Speaking at the first meeting of the relaunched Joint Oversight Committee on Higher Education Governance, Excellence, and Transparency, committee co-chair Rep. Dan Branch, R-Dallas, said he wishes to maintain a positive image of the state’s higher education institutions by understanding how university systems govern those institutions and if the governance structure needs to change.
“It would be my hope that the point here is to not create any harm to any particular system, certainly not to our state, and see if we can calmly and deliberately improve the situation at this one particular system and by application improve governance at all of our systems,” Branch said.
The information requests, addressed to Board of Regents Chairman Gene Powell, seek a variety of communications and records between regents, System employees and University employees since Jan. 1, 2012, primarily communications sent “at the direction of a regent.”
Lt. Gov. David Dewhurst and House Speaker Joe Straus relaunched the joint committee last month after regents intensely questioned UT President William Powers Jr. over a number of topics at a Feb. 13 board meeting.
The week after the board meeting, the Texas Legislature passed three resolutions defending and honoring Powers, culminating in a ceremony on the Senate floor. During an emotional testimony, Dewhurst decried the regents for “micromanaging” Powers.
Powell released a statement later that week defending the regents and saying that Dewhurst’s allegations “surely had to be the result of misinformation and were either incorrect or inaccurate.”
Two weeks ago, Pedro Reyes, executive vice chancellor for academic affairs at the UT System, emailed Powers instructing him to refrain from deleting emails in or accessed by the Office of the President over the course of the pending audit review of the UT Law School Foundation. Powers asked Larry Sager, former dean of the School of Law, to resign as dean in December 2011 after it was revealed Sager obtained $500,000 in forgivable personal loans from the UT Law School Foundation. Sager still holds a faculty position in the Law School.
Rep. Jim Pitts, R-Waxahachie, said Tuesday that regents are engaging in an effort to oust Powers that is distracting from the mission to administrate UT.

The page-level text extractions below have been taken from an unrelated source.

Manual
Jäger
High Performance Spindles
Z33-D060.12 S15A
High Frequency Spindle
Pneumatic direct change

“I think there’s a witch hunt after witch hunt after witch hunt to try to remove one of our best presidents in the state of Texas, of our universities,” Pitts said. “And, I hope that we’ll be able to end these witch hunts and put this to bed so that the president of a tier-one university can govern that university and not have interference from the Board of Regents.”
Committee co-chair Sen. Kel Seliger, R-Amarillo, said constant controversy hinders higher education institutions’ missions to achieve excellence, which the committee aims to address.

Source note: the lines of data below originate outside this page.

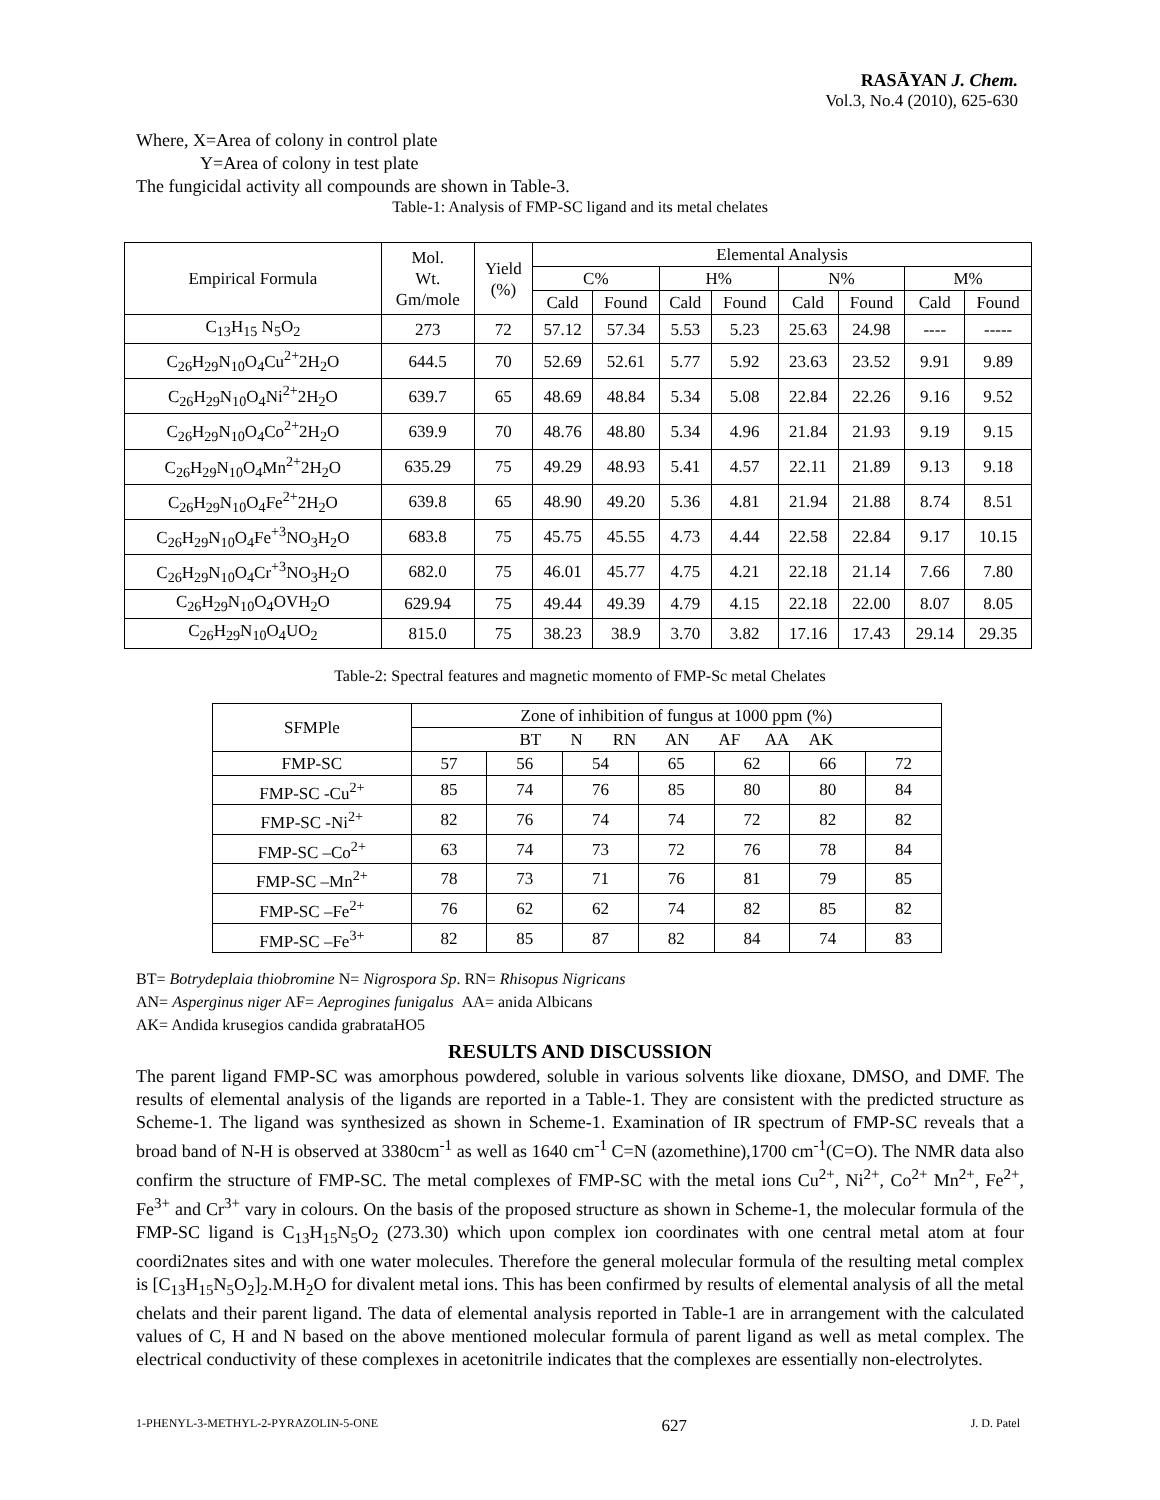RASĀYAN J. Chem.
Vol.3, No.4 (2010), 625-630
Where, X=Area of colony in control plate
Y=Area of colony in test plate
The fungicidal activity all compounds are shown in Table-3.
Table-1: Analysis of FMP-SC ligand and its metal chelates
| Empirical Formula | Mol. Wt. Gm/mole | Yield (%) | Elemental Analysis | | | | | | | |
| --- | --- | --- | --- | --- | --- | --- | --- | --- | --- | --- |
| | | | C% | | H% | | N% | | M% | |
| | | | Cald | Found | Cald | Found | Cald | Found | Cald | Found |
| C<sub>13</sub>H<sub>15</sub> N<sub>5</sub>O<sub>2</sub> | 273 | 72 | 57.12 | 57.34 | 5.53 | 5.23 | 25.63 | 24.98 | ---- | ----- |
| C<sub>26</sub>H<sub>29</sub>N<sub>10</sub>O<sub>4</sub>Cu<sup>2+</sup>2H<sub>2</sub>O | 644.5 | 70 | 52.69 | 52.61 | 5.77 | 5.92 | 23.63 | 23.52 | 9.91 | 9.89 |
| C<sub>26</sub>H<sub>29</sub>N<sub>10</sub>O<sub>4</sub>Ni<sup>2+</sup>2H<sub>2</sub>O | 639.7 | 65 | 48.69 | 48.84 | 5.34 | 5.08 | 22.84 | 22.26 | 9.16 | 9.52 |
| C<sub>26</sub>H<sub>29</sub>N<sub>10</sub>O<sub>4</sub>Co<sup>2+</sup>2H<sub>2</sub>O | 639.9 | 70 | 48.76 | 48.80 | 5.34 | 4.96 | 21.84 | 21.93 | 9.19 | 9.15 |
| C<sub>26</sub>H<sub>29</sub>N<sub>10</sub>O<sub>4</sub>Mn<sup>2+</sup>2H<sub>2</sub>O | 635.29 | 75 | 49.29 | 48.93 | 5.41 | 4.57 | 22.11 | 21.89 | 9.13 | 9.18 |
| C<sub>26</sub>H<sub>29</sub>N<sub>10</sub>O<sub>4</sub>Fe<sup>2+</sup>2H<sub>2</sub>O | 639.8 | 65 | 48.90 | 49.20 | 5.36 | 4.81 | 21.94 | 21.88 | 8.74 | 8.51 |
| C<sub>26</sub>H<sub>29</sub>N<sub>10</sub>O<sub>4</sub>Fe<sup>+3</sup>NO<sub>3</sub>H<sub>2</sub>O | 683.8 | 75 | 45.75 | 45.55 | 4.73 | 4.44 | 22.58 | 22.84 | 9.17 | 10.15 |
| C<sub>26</sub>H<sub>29</sub>N<sub>10</sub>O<sub>4</sub>Cr<sup>+3</sup>NO<sub>3</sub>H<sub>2</sub>O | 682.0 | 75 | 46.01 | 45.77 | 4.75 | 4.21 | 22.18 | 21.14 | 7.66 | 7.80 |
| C<sub>26</sub>H<sub>29</sub>N<sub>10</sub>O<sub>4</sub>OVH<sub>2</sub>O | 629.94 | 75 | 49.44 | 49.39 | 4.79 | 4.15 | 22.18 | 22.00 | 8.07 | 8.05 |
| C<sub>26</sub>H<sub>29</sub>N<sub>10</sub>O<sub>4</sub>UO<sub>2</sub> | 815.0 | 75 | 38.23 | 38.9 | 3.70 | 3.82 | 17.16 | 17.43 | 29.14 | 29.35 |
Table-2: Spectral features and magnetic momento of FMP-Sc metal Chelates
| SFMPle | Zone of inhibition of fungus at 1000 ppm (%) | | | | | | |
| --- | --- | --- | --- | --- | --- | --- | --- |
| | BT N RN AN AF AA AK | | | | | | |
| FMP-SC | 57 | 56 | 54 | 65 | 62 | 66 | 72 |
| FMP-SC -Cu<sup>2+</sup> | 85 | 74 | 76 | 85 | 80 | 80 | 84 |
| FMP-SC -Ni<sup>2+</sup> | 82 | 76 | 74 | 74 | 72 | 82 | 82 |
| FMP-SC –Co<sup>2+</sup> | 63 | 74 | 73 | 72 | 76 | 78 | 84 |
| FMP-SC –Mn<sup>2+</sup> | 78 | 73 | 71 | 76 | 81 | 79 | 85 |
| FMP-SC –Fe<sup>2+</sup> | 76 | 62 | 62 | 74 | 82 | 85 | 82 |
| FMP-SC –Fe<sup>3+</sup> | 82 | 85 | 87 | 82 | 84 | 74 | 83 |
BT= Botrydeplaia thiobromine N= Nigrospora Sp. RN= Rhisopus Nigricans
AN= Asperginus niger AF= Aeprogines funigalus AA= anida Albicans
AK= Andida krusegios candida grabrataHO5
RESULTS AND DISCUSSION
The parent ligand FMP-SC was amorphous powdered, soluble in various solvents like dioxane, DMSO, and DMF. The results of elemental analysis of the ligands are reported in a Table-1. They are consistent with the predicted structure as Scheme-1. The ligand was synthesized as shown in Scheme-1. Examination of IR spectrum of FMP-SC reveals that a broad band of N-H is observed at 3380cm<sup>-1</sup> as well as 1640 cm<sup>-1</sup> C=N (azomethine),1700 cm<sup>-1</sup>(C=O). The NMR data also confirm the structure of FMP-SC. The metal complexes of FMP-SC with the metal ions Cu<sup>2+</sup>, Ni<sup>2+</sup>, Co<sup>2+</sup> Mn<sup>2+</sup>, Fe<sup>2+</sup>, Fe<sup>3+</sup> and Cr<sup>3+</sup> vary in colours. On the basis of the proposed structure as shown in Scheme-1, the molecular formula of the FMP-SC ligand is C<sub>13</sub>H<sub>15</sub>N<sub>5</sub>O<sub>2</sub> (273.30) which upon complex ion coordinates with one central metal atom at four coordi2nates sites and with one water molecules. Therefore the general molecular formula of the resulting metal complex is [C<sub>13</sub>H<sub>15</sub>N<sub>5</sub>O<sub>2</sub>]<sub>2</sub>.M.H<sub>2</sub>O for divalent metal ions. This has been confirmed by results of elemental analysis of all the metal chelats and their parent ligand. The data of elemental analysis reported in Table-1 are in arrangement with the calculated values of C, H and N based on the above mentioned molecular formula of parent ligand as well as metal complex. The electrical conductivity of these complexes in acetonitrile indicates that the complexes are essentially non-electrolytes.
1-PHENYL-3-METHYL-2-PYRAZOLIN-5-ONE 627 J. D. Patel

Last month, Seliger filed a bill that would limit regents’ authority over the individual institutions they govern. It would amend state law to say that all duties and responsibilities not specifically granted to university systems or governing boards of those university systems fall under the authority of the individual institutions of that system.
Seliger, who also chairs the Senate Higher Education Committee, said his committee will examine the bill within the next two weeks.
“There’s no point in waiting. We want to get it moving,” Seliger said.